Reproduce every line of text in the data below without any change, and leave the pictures out of your answer.

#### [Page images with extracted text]
**********
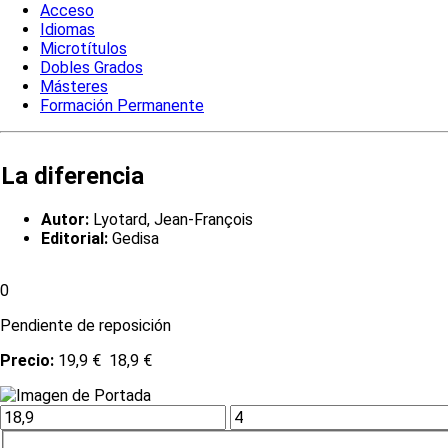
Acceso
Idiomas
Microtítulos
Dobles Grados
Másteres
Formación Permanente
La diferencia
Autor:
Lyotard, Jean-François
Editorial:
Gedisa
0
Pendiente de reposición
Precio:
19,9 €
18,9 €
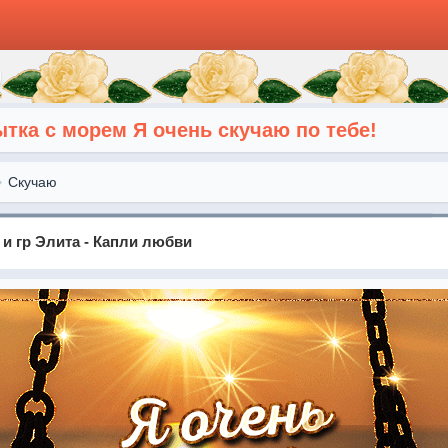
тка с морем Я очень скучаю по тебе!
Скучаю
и гр Элита - Капли любви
**********
#### [Response below]
Acceso
Idiomas
Microtítulos
Dobles Grados
Másteres
Formación Permanente
La diferencia
Autor:
Lyotard, Jean-François
Editorial:
Gedisa
0
Pendiente de reposición
Precio:
19,9 €
18,9 €
тка с морем Я очень скучаю по тебе!
Скучаю
и гр Элита - Капли любви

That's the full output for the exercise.